The United States Supreme Court ruled Monday that closely held, for-profit employers may refuse to provide health insurance coverage for contraceptives, if providing that coverage would violate the companies’ sincere religious beliefs.

The Affordable Care Act (ACA), as applied by the Department of Health and Human Services, requires most for-profit companies to provide health insurance coverage for birth control methods that have been approved by the Food and Drug Administration.  Hobby Lobby Stores, Inc. and Mennonite-owned cabinet maker Conestoga Wood Specialties Corp. challenged the ACA’s contraception mandate based on their religious objections to abortion, and their contention that four of the FDA-approved birth control methods are tantamount to abortion.

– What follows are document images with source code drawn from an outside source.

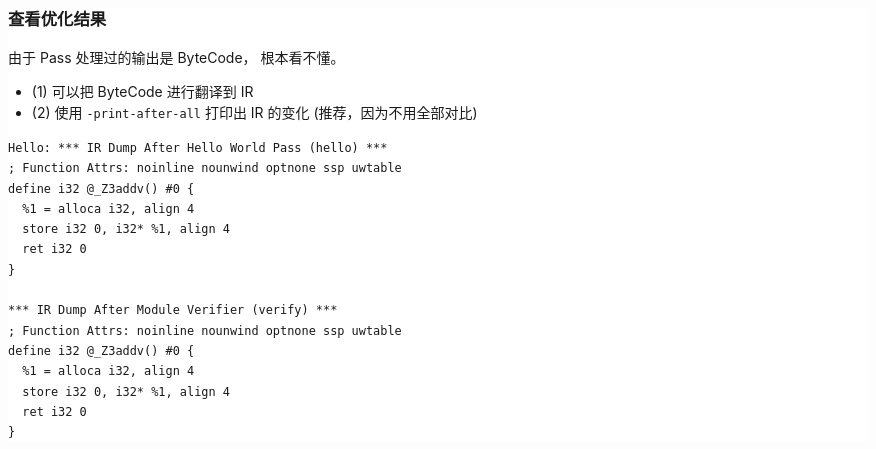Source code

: ### 查看优化结果

由于 Pass 处理过的输出是 ByteCode， 根本看不懂。

- (1) 可以把 ByteCode 进行翻译到 IR 
- (2) 使用 `-print-after-all` 打印出 IR 的变化 (推荐，因为不用全部对比)

```
Hello: *** IR Dump After Hello World Pass (hello) ***
; Function Attrs: noinline nounwind optnone ssp uwtable
define i32 @_Z3addv() #0 {
  %1 = alloca i32, align 4
  store i32 0, i32* %1, align 4
  ret i32 0
}

*** IR Dump After Module Verifier (verify) ***
; Function Attrs: noinline nounwind optnone ssp uwtable
define i32 @_Z3addv() #0 {
  %1 = alloca i32, align 4
  store i32 0, i32* %1, align 4
  ret i32 0
}
```

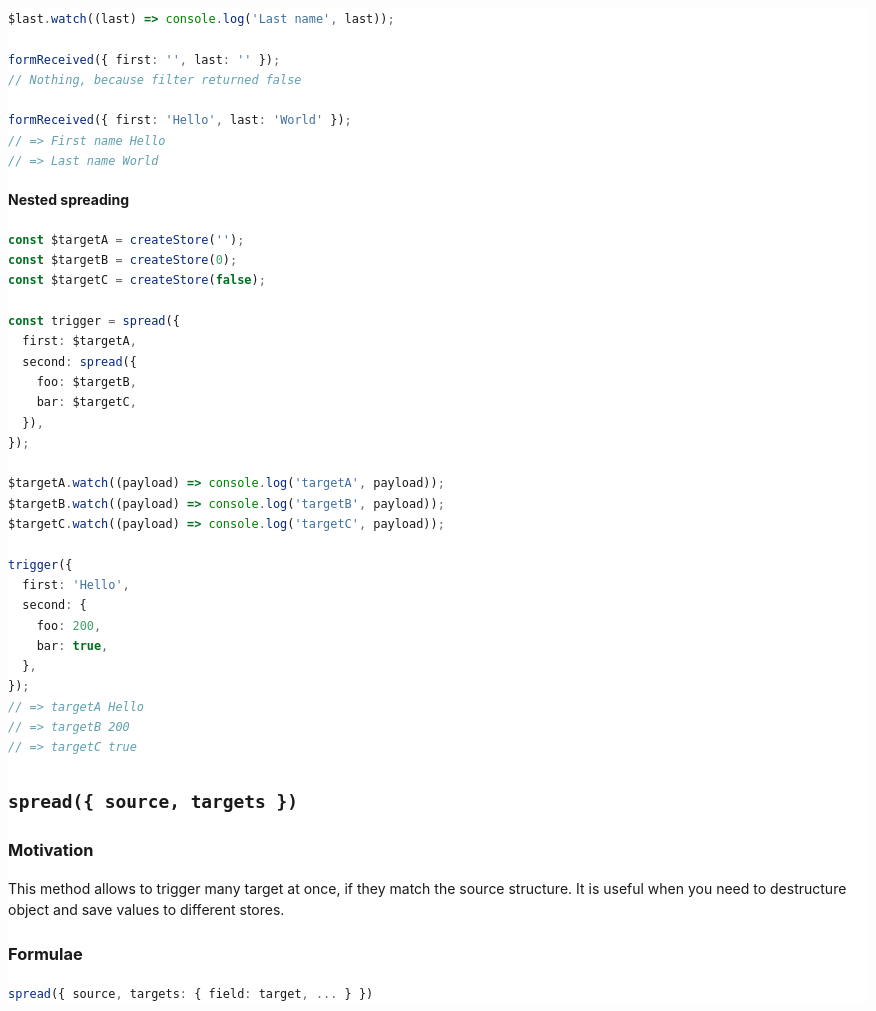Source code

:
 ```ts
$last.watch((last) => console.log('Last name', last));

formReceived({ first: '', last: '' });
// Nothing, because filter returned false

formReceived({ first: 'Hello', last: 'World' });
// => First name Hello
// => Last name World
```

#### Nested spreading

```ts
const $targetA = createStore('');
const $targetB = createStore(0);
const $targetC = createStore(false);

const trigger = spread({
  first: $targetA,
  second: spread({
    foo: $targetB,
    bar: $targetC,
  }),
});

$targetA.watch((payload) => console.log('targetA', payload));
$targetB.watch((payload) => console.log('targetB', payload));
$targetC.watch((payload) => console.log('targetC', payload));

trigger({
  first: 'Hello',
  second: {
    foo: 200,
    bar: true,
  },
});
// => targetA Hello
// => targetB 200
// => targetC true
```

## `spread({ source, targets })`

### Motivation

This method allows to trigger many target at once, if they match the source structure.
It is useful when you need to destructure object and save values to different stores.

### Formulae

```ts
spread({ source, targets: { field: target, ... } })
```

In a 5-4 decision, the Supreme Court held that the ACA’s contraception mandate, when applied to closely held corporations (i.e., companies in which five or fewer individuals own more than 50 percent of the business’ outstanding stock), violates the Religious Freedom Restoration Act of 1993 (RFRA).  The RFRA prohibits the federal government from taking any action that substantially burdens the exercise of religion unless that action constitutes the least restrictive means of serving a compelling government interest.

In reaching its decision, the Court rejected the government’s argument that for-profit companies cannot “exercise religion” as contemplated by the RFRA.  The Court further stated that although the government’s interest in guaranteeing cost-free access to the four challenged contraceptive methods is compelling, the government had failed to show that the contraception mandate is the least restrictive means of furthering that interest.  On that point, the Court noted that the government could elect to simply assume the cost of providing the contraceptives at issue to affected female employees.  Or, the government could extend to companies like Hobby Lobby and Conestoga the same accommodation that has been extended to religious nonprofit organizations.  Under that accommodation, the insurance company must exclude contraceptive coverage from the employer’s plan and provide employees with separate payments for contraceptive services, without imposing any cost-sharing requirements on the employer, its plan, or its employee beneficiaries.

The Court made clear that its decision concerns only the ACA’s contraception mandate and should not be read to implicate other medical practices, such as blood transfusions or vaccinations.  The decision is also not intended to provide a “shield” for employers who might cloak illegal discrimination as a religious practice.